EXCERPTED TEXT:
-- -- --
Zulip Chat Archive
Stream: lean4
Topic: Importing Log breaks termination proof
Jeremy Salwen (Jan 08 2023 at 01:54):
I have been having difficulty with a termination proof. I am seeing weird behavior which seems bug-like. The following MWE works fine:
import Std.Data.List.Basic
open Lean
def examp [DecidableEq α] (delim: List α) (l:List α) (h: delim ≠ []): List α :=
match h₀: l with
| [] => []
| head::tail =>
match List.getRest l delim with
| none => examp delim tail h
| some rest =>
have _: sizeOf rest < sizeOf l := by sorry
examp delim rest h
decreasing_by decreasing_tactic
But if I add the import import Mathlib.Data.Nat.Log at the top of the file, then I get the "failed to prove termination" error message. Is this a bug, or is something else going on?
James Gallicchio (Jan 08 2023 at 04:08):
If I had to guess, it's because of the (transitively) imported mathlib simp lemmas. Could also be that mathlib extends decreasing_trivial. Investigating!
-- -- --
DATASET CONTENT:
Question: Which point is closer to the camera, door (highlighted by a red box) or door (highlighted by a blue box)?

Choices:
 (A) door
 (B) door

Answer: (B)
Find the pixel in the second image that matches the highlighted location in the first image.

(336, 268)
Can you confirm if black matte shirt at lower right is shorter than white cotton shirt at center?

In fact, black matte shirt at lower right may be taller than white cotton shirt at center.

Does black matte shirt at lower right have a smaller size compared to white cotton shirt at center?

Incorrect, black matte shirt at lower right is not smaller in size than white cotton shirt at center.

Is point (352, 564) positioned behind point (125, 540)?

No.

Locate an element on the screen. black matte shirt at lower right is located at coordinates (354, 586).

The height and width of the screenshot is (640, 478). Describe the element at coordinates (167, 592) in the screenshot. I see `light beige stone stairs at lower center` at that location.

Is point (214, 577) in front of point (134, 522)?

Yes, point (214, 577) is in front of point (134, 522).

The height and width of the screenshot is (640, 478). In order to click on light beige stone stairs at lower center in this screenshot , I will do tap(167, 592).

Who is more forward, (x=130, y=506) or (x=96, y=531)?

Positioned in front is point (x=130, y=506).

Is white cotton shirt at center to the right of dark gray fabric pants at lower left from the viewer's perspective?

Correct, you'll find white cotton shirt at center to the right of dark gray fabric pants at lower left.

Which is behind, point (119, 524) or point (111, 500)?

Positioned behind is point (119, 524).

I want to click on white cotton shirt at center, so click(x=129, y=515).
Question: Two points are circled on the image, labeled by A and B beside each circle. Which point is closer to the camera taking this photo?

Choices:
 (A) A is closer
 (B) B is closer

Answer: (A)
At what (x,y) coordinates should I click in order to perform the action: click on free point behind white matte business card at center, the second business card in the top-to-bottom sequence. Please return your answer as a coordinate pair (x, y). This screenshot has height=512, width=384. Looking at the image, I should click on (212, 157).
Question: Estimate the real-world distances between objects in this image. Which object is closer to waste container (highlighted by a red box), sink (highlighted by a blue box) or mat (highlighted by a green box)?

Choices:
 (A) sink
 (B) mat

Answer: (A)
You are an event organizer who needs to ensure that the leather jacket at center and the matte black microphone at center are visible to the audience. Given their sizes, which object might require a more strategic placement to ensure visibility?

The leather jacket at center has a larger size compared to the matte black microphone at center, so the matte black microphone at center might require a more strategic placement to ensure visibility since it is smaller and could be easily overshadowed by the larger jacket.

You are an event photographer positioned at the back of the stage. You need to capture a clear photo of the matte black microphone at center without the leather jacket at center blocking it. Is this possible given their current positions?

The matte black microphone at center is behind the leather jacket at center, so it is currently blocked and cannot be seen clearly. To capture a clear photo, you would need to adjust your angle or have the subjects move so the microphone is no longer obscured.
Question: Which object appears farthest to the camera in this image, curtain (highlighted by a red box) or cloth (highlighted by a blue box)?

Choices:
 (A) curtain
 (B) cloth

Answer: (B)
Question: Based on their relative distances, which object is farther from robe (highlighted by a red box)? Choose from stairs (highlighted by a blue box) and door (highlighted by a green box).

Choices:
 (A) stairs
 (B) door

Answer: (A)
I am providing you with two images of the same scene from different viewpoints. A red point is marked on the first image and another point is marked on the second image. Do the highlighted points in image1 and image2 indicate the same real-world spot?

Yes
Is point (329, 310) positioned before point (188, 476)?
-- -- --
STATED TASK: Write the next part of the forum thread about the Lean termination proof that breaks after importing Mathlib.Data.Nat.Log, continuing from its last message. The records have no connection to the text.

THE ANSWER:
James Gallicchio (Jan 08 2023 at 04:36):
I think simp lemmas are the culprit; looks like it's actually not proving for the first recursive call, not the second
James Gallicchio (Jan 08 2023 at 04:46):
New MWE:
import Mathlib.Data.Nat.Order.Basic
example (delim : List α) (h: delim ≠ []) (head : α) (tail : List α)
: (invImage (β := Nat) (fun (a : (_ : List α) ×' delim ≠ []) => PSigma.casesOn a fun x _ => sizeOf x) instWellFoundedRelation).1 { fst := tail, snd := h }
{ fst := head :: tail, snd := h }
:= by decreasing_with simp (config := { arith := true })
Mario Carneiro (Jan 08 2023 at 04:47):
what does set_option trace.Meta.simp.rewrite true show in each case?
James Gallicchio (Jan 08 2023 at 04:48):
Oh, a useful trace option! Let me see...
Jeremy Salwen (Jan 08 2023 at 04:49):
The weird thing is that it doesn't even present me with any unsolved goals, just that it failed. Let me try that option.
Jeremy Salwen (Jan 08 2023 at 04:49):
James Gallicchio (Jan 08 2023 at 04:50):
Oh, wait a minute
James Gallicchio (Jan 08 2023 at 04:50):
import Mathlib.Data.Nat.Order.Basic
--set_option trace.Meta.Tactic.simp.rewrite true
example (delim : List α) (h: delim ≠ []) (head : α) (tail : List α)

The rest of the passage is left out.